Decoding a memory buffer (QByteArray
):
QByteArray textData = getTextData();
const auto result = CTextEncodingDetector::decode(textData);
qDebug() << "Detected language:" << result.language;
qDebug() << "Detected encoding:" << result.encodingName;
qDebug() << "Decoded text:" << result.text;
Decoding data from a QIODevice
(QFile
for demonstration purposes here):
QFile textFile("unknown_encoding.txt");
textFile.open(QFile::ReadOnly);
const auto result = CTextEncodingDetector::decode(textFile);
qDebug() << "Detected language:" << result.language;
qDebug() << "Detected encoding:" << result.encodingName;
qDebug() << "Decoded text:" << result.text;
Decoding data from a file given its path (QString
) - same as the previous example, but shorter:
const auto result = CTextEncodingDetector::decode("unknown_encoding.txt");
qDebug() << "Detected language:" << result.language;
qDebug() << "Detected encoding:" << result.encodingName;
qDebug() << "Decoded text:" << result.text;
Build the text_analyzer console application from the text-analyzer folder of this repo. Run the application on a bunch of UTF-8 text files in the target language:
text_analyzer <language name> <path to textfile 1> [path to textfile 2] ... [path to textfile N]

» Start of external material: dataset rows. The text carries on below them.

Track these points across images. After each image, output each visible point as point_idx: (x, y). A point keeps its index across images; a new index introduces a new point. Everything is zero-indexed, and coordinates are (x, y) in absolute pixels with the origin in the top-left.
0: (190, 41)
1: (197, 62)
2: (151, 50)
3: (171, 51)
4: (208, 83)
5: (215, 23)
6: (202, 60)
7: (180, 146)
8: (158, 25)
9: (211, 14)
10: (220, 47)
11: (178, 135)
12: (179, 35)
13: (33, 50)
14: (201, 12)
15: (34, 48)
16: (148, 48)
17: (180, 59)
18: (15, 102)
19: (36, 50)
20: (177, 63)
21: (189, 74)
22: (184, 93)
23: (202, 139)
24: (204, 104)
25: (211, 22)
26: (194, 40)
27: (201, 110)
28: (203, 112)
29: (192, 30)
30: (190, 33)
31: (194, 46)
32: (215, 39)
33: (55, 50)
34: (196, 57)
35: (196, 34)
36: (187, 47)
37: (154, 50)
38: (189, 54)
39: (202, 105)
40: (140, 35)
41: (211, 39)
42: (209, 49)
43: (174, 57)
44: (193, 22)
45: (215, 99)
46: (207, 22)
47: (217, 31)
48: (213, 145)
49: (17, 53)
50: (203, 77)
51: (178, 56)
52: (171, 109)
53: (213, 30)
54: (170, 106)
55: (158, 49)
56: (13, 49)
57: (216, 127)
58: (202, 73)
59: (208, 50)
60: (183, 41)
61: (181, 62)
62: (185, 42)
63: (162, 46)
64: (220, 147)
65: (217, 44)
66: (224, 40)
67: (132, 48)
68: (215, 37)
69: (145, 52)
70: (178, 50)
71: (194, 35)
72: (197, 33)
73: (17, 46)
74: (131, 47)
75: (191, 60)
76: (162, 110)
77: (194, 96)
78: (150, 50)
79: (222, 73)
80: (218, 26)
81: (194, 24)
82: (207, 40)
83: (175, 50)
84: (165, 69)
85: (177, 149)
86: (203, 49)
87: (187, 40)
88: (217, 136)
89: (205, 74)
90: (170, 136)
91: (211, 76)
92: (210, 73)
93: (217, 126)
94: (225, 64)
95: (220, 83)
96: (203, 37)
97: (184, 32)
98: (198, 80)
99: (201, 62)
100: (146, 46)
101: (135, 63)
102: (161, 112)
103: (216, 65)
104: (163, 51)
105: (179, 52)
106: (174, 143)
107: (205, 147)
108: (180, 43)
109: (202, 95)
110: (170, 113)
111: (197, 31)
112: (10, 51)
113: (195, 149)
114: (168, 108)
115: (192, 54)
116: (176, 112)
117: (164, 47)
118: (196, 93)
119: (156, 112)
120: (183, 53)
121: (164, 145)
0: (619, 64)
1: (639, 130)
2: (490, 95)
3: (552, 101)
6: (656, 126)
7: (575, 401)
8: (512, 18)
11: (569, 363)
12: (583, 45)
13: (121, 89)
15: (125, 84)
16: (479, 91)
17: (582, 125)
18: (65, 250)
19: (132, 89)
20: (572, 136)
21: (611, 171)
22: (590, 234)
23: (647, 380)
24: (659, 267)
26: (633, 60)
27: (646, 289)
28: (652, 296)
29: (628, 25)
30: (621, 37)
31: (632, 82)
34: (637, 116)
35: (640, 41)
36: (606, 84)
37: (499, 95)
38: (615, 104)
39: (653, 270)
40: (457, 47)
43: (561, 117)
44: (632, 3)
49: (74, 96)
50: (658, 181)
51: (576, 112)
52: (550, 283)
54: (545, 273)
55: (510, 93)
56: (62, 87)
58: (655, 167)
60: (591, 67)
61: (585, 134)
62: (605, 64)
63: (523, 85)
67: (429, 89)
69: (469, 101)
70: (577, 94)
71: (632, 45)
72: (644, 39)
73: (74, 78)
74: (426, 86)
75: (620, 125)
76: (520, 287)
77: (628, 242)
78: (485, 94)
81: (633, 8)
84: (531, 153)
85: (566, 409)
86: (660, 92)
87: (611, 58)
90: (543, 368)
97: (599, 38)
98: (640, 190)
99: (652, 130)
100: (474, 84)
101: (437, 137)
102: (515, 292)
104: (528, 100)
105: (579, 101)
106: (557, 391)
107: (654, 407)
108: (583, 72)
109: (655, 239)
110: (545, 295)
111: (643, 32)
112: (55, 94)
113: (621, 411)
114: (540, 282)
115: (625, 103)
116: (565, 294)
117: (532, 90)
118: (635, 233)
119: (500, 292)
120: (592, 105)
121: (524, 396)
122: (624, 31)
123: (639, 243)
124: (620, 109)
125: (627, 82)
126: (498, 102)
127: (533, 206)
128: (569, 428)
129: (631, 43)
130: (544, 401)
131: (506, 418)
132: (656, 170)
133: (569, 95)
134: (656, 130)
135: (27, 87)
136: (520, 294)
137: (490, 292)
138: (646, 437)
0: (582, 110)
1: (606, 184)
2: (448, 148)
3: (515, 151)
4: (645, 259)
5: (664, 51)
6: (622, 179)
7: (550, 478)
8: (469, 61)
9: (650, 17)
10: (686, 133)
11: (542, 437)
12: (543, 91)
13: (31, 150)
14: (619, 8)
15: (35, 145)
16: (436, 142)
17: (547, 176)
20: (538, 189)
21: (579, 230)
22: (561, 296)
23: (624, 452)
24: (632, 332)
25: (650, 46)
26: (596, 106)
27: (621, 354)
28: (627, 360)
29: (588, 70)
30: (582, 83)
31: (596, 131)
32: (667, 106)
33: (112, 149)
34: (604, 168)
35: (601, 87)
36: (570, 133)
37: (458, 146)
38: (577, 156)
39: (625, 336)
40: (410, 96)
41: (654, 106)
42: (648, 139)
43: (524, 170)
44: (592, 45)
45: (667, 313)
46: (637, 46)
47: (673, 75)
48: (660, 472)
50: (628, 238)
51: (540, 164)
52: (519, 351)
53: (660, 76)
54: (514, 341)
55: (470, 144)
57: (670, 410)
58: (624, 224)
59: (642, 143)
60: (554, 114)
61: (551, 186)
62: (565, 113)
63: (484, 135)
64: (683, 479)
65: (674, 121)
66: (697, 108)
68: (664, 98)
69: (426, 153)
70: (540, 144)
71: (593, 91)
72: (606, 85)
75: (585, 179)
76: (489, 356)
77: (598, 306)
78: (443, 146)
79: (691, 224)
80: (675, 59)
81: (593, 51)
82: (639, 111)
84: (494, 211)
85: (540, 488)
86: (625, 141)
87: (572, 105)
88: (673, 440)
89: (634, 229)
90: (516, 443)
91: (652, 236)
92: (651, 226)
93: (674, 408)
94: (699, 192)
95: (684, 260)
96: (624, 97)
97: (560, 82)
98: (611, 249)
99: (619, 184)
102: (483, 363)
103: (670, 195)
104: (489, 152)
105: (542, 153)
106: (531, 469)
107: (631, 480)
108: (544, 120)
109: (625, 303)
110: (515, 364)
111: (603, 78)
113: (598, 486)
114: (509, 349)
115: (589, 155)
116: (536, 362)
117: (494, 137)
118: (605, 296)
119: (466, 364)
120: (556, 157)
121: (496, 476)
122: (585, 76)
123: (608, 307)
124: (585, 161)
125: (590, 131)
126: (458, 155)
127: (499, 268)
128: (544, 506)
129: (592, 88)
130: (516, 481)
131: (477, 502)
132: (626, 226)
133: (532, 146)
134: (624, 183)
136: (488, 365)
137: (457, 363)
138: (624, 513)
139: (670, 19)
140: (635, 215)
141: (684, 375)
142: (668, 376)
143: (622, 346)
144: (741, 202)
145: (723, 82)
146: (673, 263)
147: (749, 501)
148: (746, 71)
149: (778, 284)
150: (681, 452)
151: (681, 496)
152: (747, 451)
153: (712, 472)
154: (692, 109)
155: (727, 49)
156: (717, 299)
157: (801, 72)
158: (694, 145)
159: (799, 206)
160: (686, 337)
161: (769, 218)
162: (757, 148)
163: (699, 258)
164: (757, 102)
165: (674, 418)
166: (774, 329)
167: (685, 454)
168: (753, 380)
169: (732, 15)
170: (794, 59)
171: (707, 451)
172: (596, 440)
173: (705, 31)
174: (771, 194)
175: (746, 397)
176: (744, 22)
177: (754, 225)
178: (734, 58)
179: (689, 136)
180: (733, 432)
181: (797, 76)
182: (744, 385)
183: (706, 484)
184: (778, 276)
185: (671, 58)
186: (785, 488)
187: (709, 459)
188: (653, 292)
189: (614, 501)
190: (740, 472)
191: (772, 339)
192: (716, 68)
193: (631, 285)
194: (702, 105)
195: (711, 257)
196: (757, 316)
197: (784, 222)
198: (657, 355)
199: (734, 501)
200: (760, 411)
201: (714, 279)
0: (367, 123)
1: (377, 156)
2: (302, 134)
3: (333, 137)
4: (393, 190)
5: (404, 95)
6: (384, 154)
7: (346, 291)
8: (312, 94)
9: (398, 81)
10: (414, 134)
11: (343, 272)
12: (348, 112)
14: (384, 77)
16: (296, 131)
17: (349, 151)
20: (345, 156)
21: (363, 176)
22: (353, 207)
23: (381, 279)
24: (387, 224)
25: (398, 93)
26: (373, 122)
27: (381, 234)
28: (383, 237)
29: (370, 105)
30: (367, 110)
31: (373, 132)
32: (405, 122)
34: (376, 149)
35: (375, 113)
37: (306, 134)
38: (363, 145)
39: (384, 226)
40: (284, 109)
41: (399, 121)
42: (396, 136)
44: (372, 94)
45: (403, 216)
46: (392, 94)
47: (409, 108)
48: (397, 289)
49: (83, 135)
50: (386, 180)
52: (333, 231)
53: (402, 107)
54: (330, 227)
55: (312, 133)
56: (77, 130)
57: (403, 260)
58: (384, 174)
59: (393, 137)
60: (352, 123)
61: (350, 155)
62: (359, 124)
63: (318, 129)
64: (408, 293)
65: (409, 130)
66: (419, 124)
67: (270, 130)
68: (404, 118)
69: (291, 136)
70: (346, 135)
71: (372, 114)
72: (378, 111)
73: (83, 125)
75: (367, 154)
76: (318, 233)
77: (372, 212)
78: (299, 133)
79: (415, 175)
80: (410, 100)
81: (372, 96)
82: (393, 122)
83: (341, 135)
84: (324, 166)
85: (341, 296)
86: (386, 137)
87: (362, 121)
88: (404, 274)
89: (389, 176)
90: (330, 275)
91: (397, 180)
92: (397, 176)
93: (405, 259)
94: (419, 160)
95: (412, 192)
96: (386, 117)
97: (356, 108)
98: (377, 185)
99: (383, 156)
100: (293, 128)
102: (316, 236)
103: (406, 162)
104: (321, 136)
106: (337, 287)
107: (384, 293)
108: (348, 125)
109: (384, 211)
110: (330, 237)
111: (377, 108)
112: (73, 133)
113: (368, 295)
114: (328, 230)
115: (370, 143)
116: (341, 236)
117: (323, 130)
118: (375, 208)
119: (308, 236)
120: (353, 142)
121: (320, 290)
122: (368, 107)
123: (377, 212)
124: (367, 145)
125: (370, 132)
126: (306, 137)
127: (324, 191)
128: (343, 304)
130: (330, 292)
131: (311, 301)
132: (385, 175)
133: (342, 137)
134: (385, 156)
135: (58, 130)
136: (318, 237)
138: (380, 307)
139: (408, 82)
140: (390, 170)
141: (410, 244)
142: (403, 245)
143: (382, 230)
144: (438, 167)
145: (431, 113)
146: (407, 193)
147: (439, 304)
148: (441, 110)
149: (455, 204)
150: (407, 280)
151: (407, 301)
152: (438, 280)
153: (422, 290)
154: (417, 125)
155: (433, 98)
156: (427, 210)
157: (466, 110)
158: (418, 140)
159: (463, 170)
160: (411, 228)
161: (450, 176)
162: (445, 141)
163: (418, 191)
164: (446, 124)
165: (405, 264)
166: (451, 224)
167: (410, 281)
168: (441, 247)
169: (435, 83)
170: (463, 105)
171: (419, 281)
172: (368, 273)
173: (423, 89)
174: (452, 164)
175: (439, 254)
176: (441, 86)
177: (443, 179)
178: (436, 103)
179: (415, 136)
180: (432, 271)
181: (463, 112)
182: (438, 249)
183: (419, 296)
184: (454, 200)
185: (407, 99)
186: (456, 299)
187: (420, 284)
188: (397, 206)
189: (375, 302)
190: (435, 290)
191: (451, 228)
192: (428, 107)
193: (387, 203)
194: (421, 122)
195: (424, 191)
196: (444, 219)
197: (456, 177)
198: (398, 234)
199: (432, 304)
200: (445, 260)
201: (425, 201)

The output will be ctrigramfrequencytable_<Language name>.h
and ctrigramfrequencytable_<Language name>.cpp
source files in the working directory, containing the declaration and definition of the CTrigramFrequencyTable_<Language name>
class. Add it to your project, and then supply your own frequency tables to the encoding detector using the optional second parameter to CTextEncodingDetector::decode
. Note that if you also want any of the default tables, you will have to also provide them manually:
const auto result = CTextEncodingDetector::decode("unknown_encoding.txt", {
std::move(std::make_unique<CTrigramFrequencyTable_Spanish>),
std::move(std::make_unique<CTrigramFrequencyTable_German>),
std::move(std::make_unique<CTrigramFrequencyTable_English>),
std::move(std::make_unique<CTrigramFrequencyTable_Russian>)
});
qDebug() << "Detected language:" << result.language;
qDebug() << "Detected encoding:" << result.encodingName;
qDebug() << "Decoded text:" << result.text;
- A compiler with C++ 11 support is required.
- Windows: you can build using either Qt Creator or Visual Studio for IDE. Visual Studio 2013 or newer is required - v120 toolset or newer. Run
qmake -tp vc -r
to generate the solution for Visual Studio. I have not tried building with MinGW, but it should work as long as you enable C++ 11 support. - Linux: open the project file in Qt Creator and build it.
- Mac OS X: You can use either Qt Creator (simply open the project in it) or Xcode (run
qmake -r -spec macx-xcode
and open the Xcode project that has been generated).